A lot of discussion has been going on since this issue was initially raised by such people as Senator Heffernan, Senator Boswell, Senator Nash and Senator Milne. We are calling on the government to have another think about this, to put their obstinacy behind them and look at the recommendations of changing the guidelines. If you want to go forward with what I think is a pretty ridiculous piece of legislation, so be it, but for goodness sake do it in such a way that we do not create this unreasonable outcome. If we do not preclude prime agricultural land, that is where carbon forests will go. The name of the game will be to have an auditable amount of carbon, which is obviously auditable from what you can see, as fast as you can possibly get it there. So you would be looking at areas with high rainfall and great soil types with the propensity to grow a heavy-forming timber. What becomes peculiar about this idea is that no-one has any intention of ever harvesting the timber. So you are not supporting a future timber mill. You are just supporting the demise of the area.

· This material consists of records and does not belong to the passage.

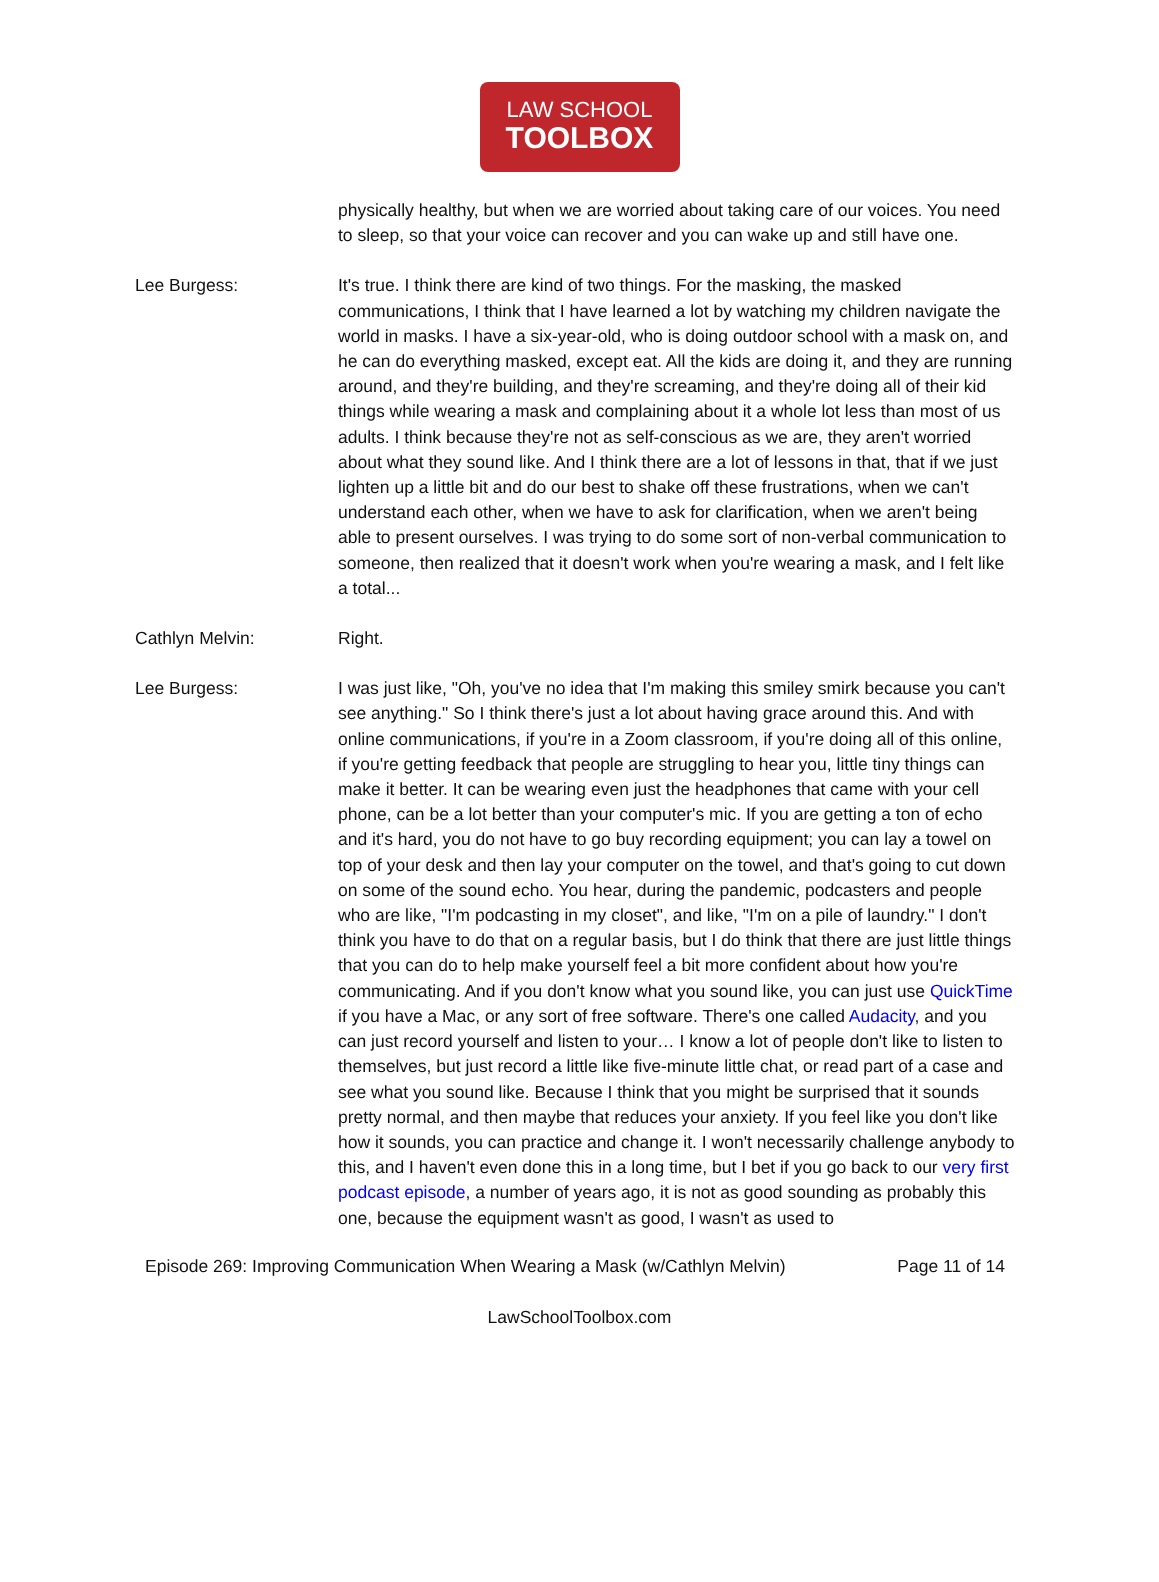LAW SCHOOL
TOOLBOX
physically healthy, but when we are worried about taking care of our voices. You need to sleep, so that your voice can recover and you can wake up and still have one.
Lee Burgess: It's true. I think there are kind of two things. For the masking, the masked communications, I think that I have learned a lot by watching my children navigate the world in masks. I have a six-year-old, who is doing outdoor school with a mask on, and he can do everything masked, except eat. All the kids are doing it, and they are running around, and they're building, and they're screaming, and they're doing all of their kid things while wearing a mask and complaining about it a whole lot less than most of us adults. I think because they're not as self-conscious as we are, they aren't worried about what they sound like. And I think there are a lot of lessons in that, that if we just lighten up a little bit and do our best to shake off these frustrations, when we can't understand each other, when we have to ask for clarification, when we aren't being able to present ourselves. I was trying to do some sort of non-verbal communication to someone, then realized that it doesn't work when you're wearing a mask, and I felt like a total...
Cathlyn Melvin: Right.
Lee Burgess: I was just like, "Oh, you've no idea that I'm making this smiley smirk because you can't see anything." So I think there's just a lot about having grace around this. And with online communications, if you're in a Zoom classroom, if you're doing all of this online, if you're getting feedback that people are struggling to hear you, little tiny things can make it better. It can be wearing even just the headphones that came with your cell phone, can be a lot better than your computer's mic. If you are getting a ton of echo and it's hard, you do not have to go buy recording equipment; you can lay a towel on top of your desk and then lay your computer on the towel, and that's going to cut down on some of the sound echo. You hear, during the pandemic, podcasters and people who are like, "I'm podcasting in my closet", and like, "I'm on a pile of laundry." I don't think you have to do that on a regular basis, but I do think that there are just little things that you can do to help make yourself feel a bit more confident about how you're communicating. And if you don't know what you sound like, you can just use QuickTime if you have a Mac, or any sort of free software. There's one called Audacity, and you can just record yourself and listen to your… I know a lot of people don't like to listen to themselves, but just record a little like five-minute little chat, or read part of a case and see what you sound like. Because I think that you might be surprised that it sounds pretty normal, and then maybe that reduces your anxiety. If you feel like you don't like how it sounds, you can practice and change it. I won't necessarily challenge anybody to this, and I haven't even done this in a long time, but I bet if you go back to our very first podcast episode, a number of years ago, it is not as good sounding as probably this one, because the equipment wasn't as good, I wasn't as used to
Episode 269: Improving Communication When Wearing a Mask (w/Cathlyn Melvin) Page 11 of 14
LawSchoolToolbox.com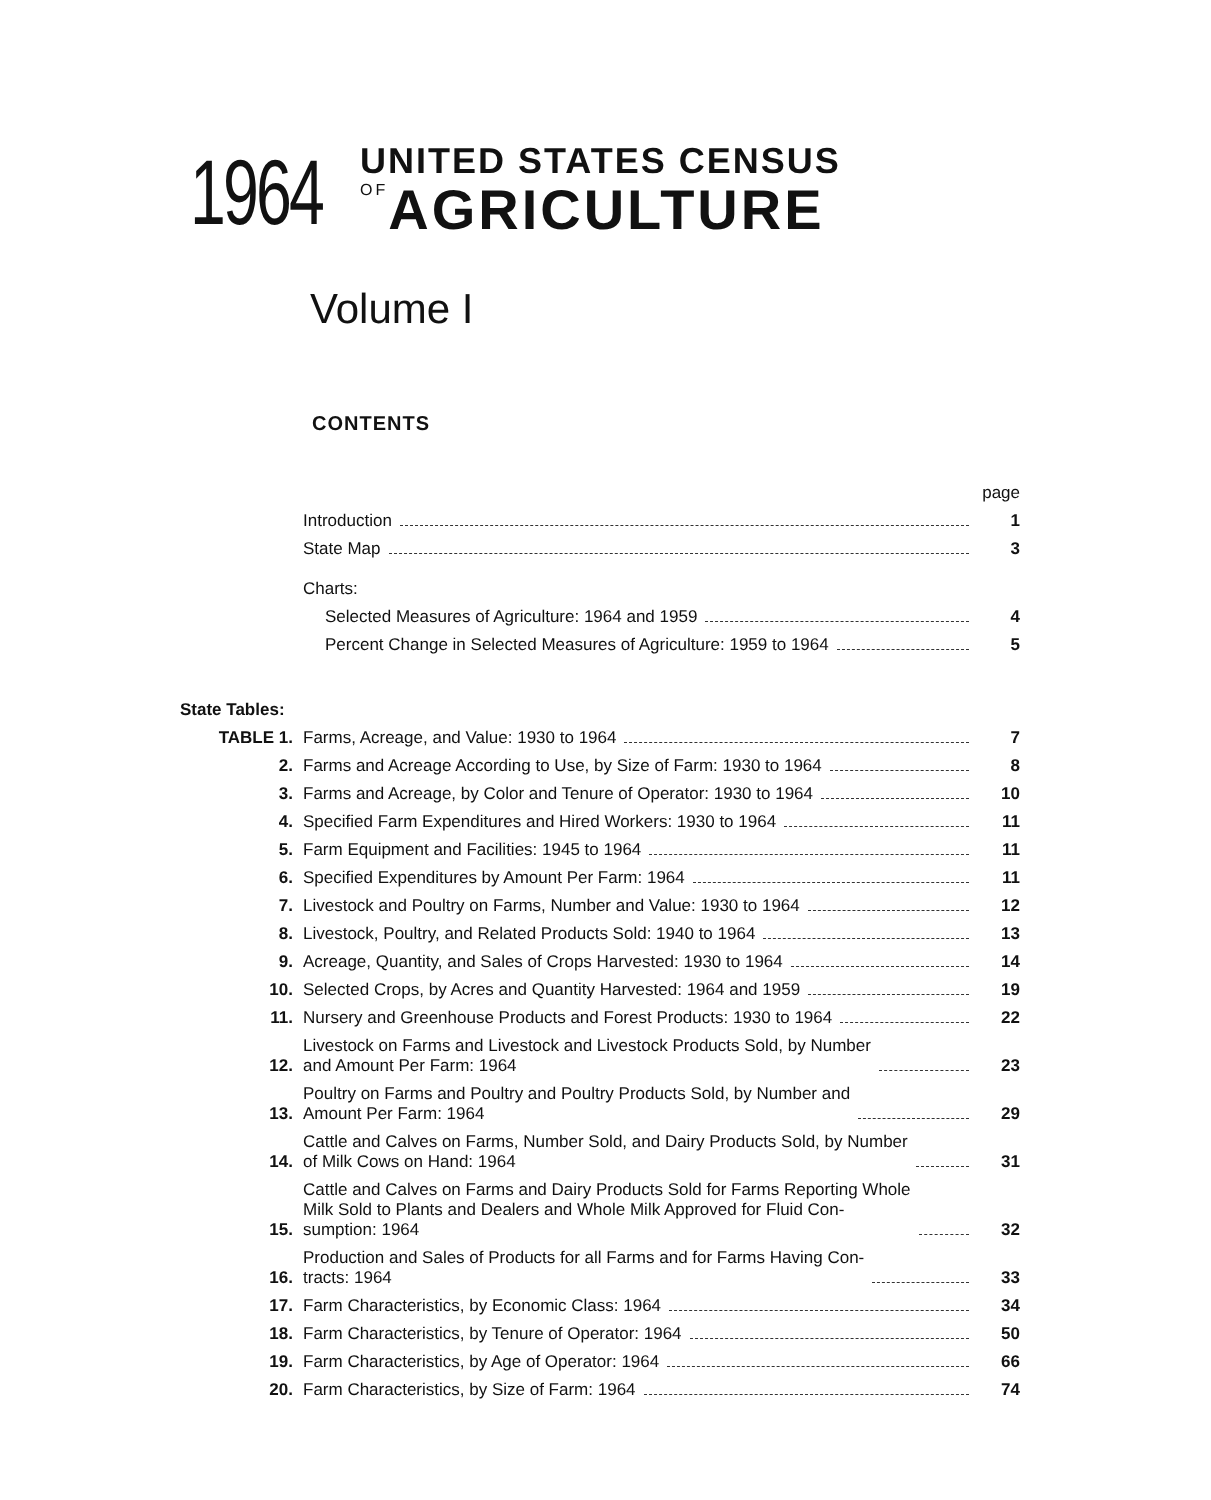1964
UNITED STATES CENSUS
OFAGRICULTURE
Volume I
CONTENTS
page
Introduction
1
State Map
3
Charts:
Selected Measures of Agriculture: 1964 and 1959
4
Percent Change in Selected Measures of Agriculture: 1959 to 1964
5
State Tables:
TABLE 1.
Farms, Acreage, and Value: 1930 to 1964
7
2.
Farms and Acreage According to Use, by Size of Farm: 1930 to 1964
8
3.
Farms and Acreage, by Color and Tenure of Operator: 1930 to 1964
10
4.
Specified Farm Expenditures and Hired Workers: 1930 to 1964
11
5.
Farm Equipment and Facilities: 1945 to 1964
11
6.
Specified Expenditures by Amount Per Farm: 1964
11
7.
Livestock and Poultry on Farms, Number and Value: 1930 to 1964
12
8.
Livestock, Poultry, and Related Products Sold: 1940 to 1964
13
9.
Acreage, Quantity, and Sales of Crops Harvested: 1930 to 1964
14
10.
Selected Crops, by Acres and Quantity Harvested: 1964 and 1959
19
11.
Nursery and Greenhouse Products and Forest Products: 1930 to 1964
22
12.
Livestock on Farms and Livestock and Livestock Products Sold, by Number
and Amount Per Farm: 1964
23
13.
Poultry on Farms and Poultry and Poultry Products Sold, by Number and
Amount Per Farm: 1964
29
14.
Cattle and Calves on Farms, Number Sold, and Dairy Products Sold, by Number
of Milk Cows on Hand: 1964
31
15.
Cattle and Calves on Farms and Dairy Products Sold for Farms Reporting Whole
Milk Sold to Plants and Dealers and Whole Milk Approved for Fluid Con-
sumption: 1964
32
16.
Production and Sales of Products for all Farms and for Farms Having Con-
tracts: 1964
33
17.
Farm Characteristics, by Economic Class: 1964
34
18.
Farm Characteristics, by Tenure of Operator: 1964
50
19.
Farm Characteristics, by Age of Operator: 1964
66
20.
Farm Characteristics, by Size of Farm: 1964
74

These are the sorts of things which bring the issue together.

We look forward to the government, in all reasonableness, going forward over the next period of time. I hear Senator Milne is moving the disallowance. I imagine we have a period of time of 10 to 15 parliamentary sitting days—that will take us out to the end of November, early December. We want them to show that they have the capacity to respect the Senate on this one, to go away and say, ‘We are really in, on this issue, for a flogging to nothing, so why don’t we just do the reasonable thing and start amending some of these guidelines.’ It is the Labor Party that have always had the mantra ‘respect for the Senate’, even though we know that if any of them ever break ranks in the Labor Party, they are immediately expelled. But then they say that it refers to them as a group. I put it back to them as a group, and I think I might have some of the Independents, who are also going to support us on this. So it is looking like you are there, as a group and all by yourself on this one, to read the tea leaves and to respect the process of this chamber and to say: ‘Let’s look at these guidelines. They are causing problems. We do have the capacity to fix them.’ Then they can go forward and make some structured decisions that look at such things as whether there has been a history of a commercially successful crop grown on the area. If there is a history of a commercially successful crop, look at the wider socioeconomic dynamics of the income stream of the area and accept that there are other people this affects apart from the people whose land it is on. It is in the whole community where this area derives from that this has to be dealt with.

If they are honest, if they truly respect the Senate, then they will go back and they will start to write some changes down and say, ‘Look, we’ve got something here for you, have a look at this,’ and we will see what we can do. But at this point in time all we have is this objectionable obstinacy: ‘We’re not going to change because we are the Labor Party and we refuse to listen to people and this is all about the Labor Party showing everybody how big our muscles are on this one.’ There is something that can be done. There are other issues that I note Senator Heffernan has brought up, and I am sure he will speak to them and I am sure Senator Nash and Senator Boswell will speak to them as well. But my appeal is really one of a collegiate sense of bipartisanship: please look at these regulations that you have put forward, think of the impacts on regional towns and change them.